The expected shape is 200 X 5 - 200 rows for the 200 papers and 5 columns (one column for each of the features and one for the filename). The same is obtained.

In [None]:
papers_df.head(10)

The first 10 rows of the dataframe with papers information looks to be compiled properly. All the required features are captured and dataframe obtained. This dataframe will be used extensively later.

### 2.4 Task 1: Sparse Representation
This task involves doing pre-processing procedures on the text from the body of the papers to represent the documents and vocabulary in a sparse format. The pre-processing procedures are completed in the following order: 
* <b>Sentence Segmentation</b> using Punkt Sentence Tokenizer
* <b>Case Normalization</b> to lower case except capital tokens appearing in the middle of a sentance
* <b>Word Tokenization</b> using the given regular expression
* <b>Forming Bigrams and Retokenization</b> for the 200 most commonly occuring bigrams in the corpus
* <b>Removing Short Tokens</b> (length less than 3 letters)
* <b>Removing Context Independent Stopwords</b> using given list
* <b>Removing Context Dependent Stopwords</b> (threshold set to appearing in more 95% of documents)
* <b>Removing Rate Tokens</b> (threshold set to appearing in less than or equal to 3% of documents)
* <b>Stemming of Unigrams</b> using Porter Stemmer

#### 2.4.1 Sentence Segmentation, Case Normalization and Word Tokenization
This function first does sentence segmentation using Punkt Sentence Tokenizer. Then, it makes the first letter of each sentence lowercase and tokenizes the words using the provided regular expression Word Tokenizer. The output of the function will be a two dimensional list of all the tokens (with appropriate cases) appearing in each of the documents.

In [None]:
def tokenize_body(papers_df):

    # NLTK's Punkt Sentence Tokenizer and given RegEx Word Tokenizer used
    sent_detector = nltk.data.load('tokenizers/punkt/english.pickle') 
    abstract_tokenizer = RegexpTokenizer(r"[A-Za-z]\w+(?:[-'?]\w+)?")
    
    body_list = papers_df['Paper Body']
    body_sent_list_2d = [sent_detector.tokenize(x.strip()) for x in body_list]    # sentence segmentation
    
    # lowercase first letter for each sentence
    body_tokens_list = [None] * 200
    for index in papers_df.iterrows():
        lowcase_sentance = [y[0].lower() + y[1:] for y in body_sent_list_2d[index[0]]]
        body_tokens_2d_list = [abstract_tokenizer.tokenize(i) for i in lowcase_sentance]
        body_tokens_list[index[0]] = list(itertools.chain.from_iterable(body_tokens_2d_list)) # flatten list of words
        
    return body_tokens_list

#### 2.4.2 Handling Bigrams
This function first finds the 200 most commonly occuring bigrams (two word collocations). Then, it uses these bigrams to retokenize the list of tokens such that these common bigrams are appearing as a single term. A custom separator of double underscore is used.

In [None]:
def handle_bigram(body_tokens_list, stopwords):

    # get all words in corpus and remove context independent stopwords    
    corpus_tokens_list_with_sw = list(itertools.chain.from_iterable(body_tokens_list))
    corpus_tokens_list = [w for w in corpus_tokens_list_with_sw if w not in stopwords]

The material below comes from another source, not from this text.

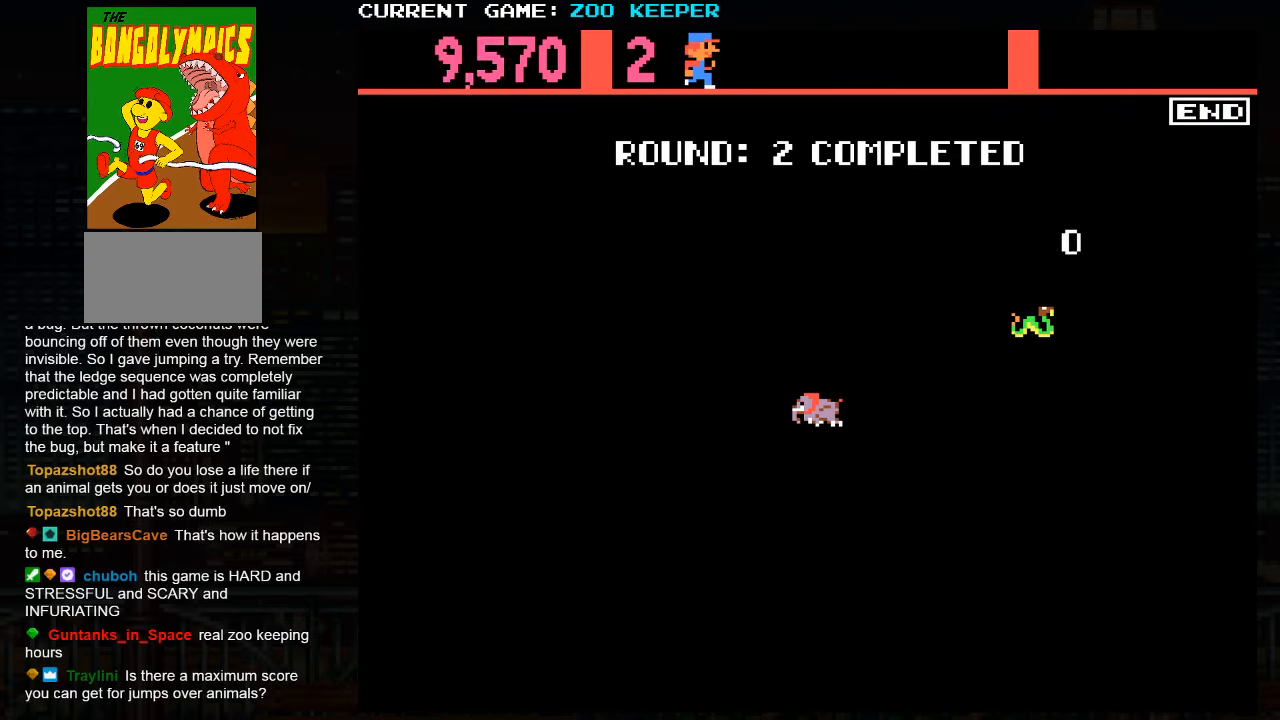
{"dt_ms": 500, "buttons": [], "left_stick": "right", "events": [[250, "left_stick", "right"]]}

    # finding top 200 bigrams
    bigram_measures = nltk.collocations.BigramAssocMeasures()
    finder = nltk.collocations.BigramCollocationFinder.from_words(corpus_tokens_list)
    top_200_bigrams = finder.nbest(bigram_measures.raw_freq, 200)
    
    # build tokenizer; __ as the separator
    bigram_list = list(set(top_200_bigrams))
    bigram_tokenizer = MWETokenizer(bigram_list, separator = '__')
    
    # retokenize with bigrams
    body_tokens_list_w_bigrams = [None] * 200
    for index in papers_df.iterrows():
        body_tokens_list_w_bigrams[index[0]] = bigram_tokenizer.tokenize(body_tokens_list[index[0]])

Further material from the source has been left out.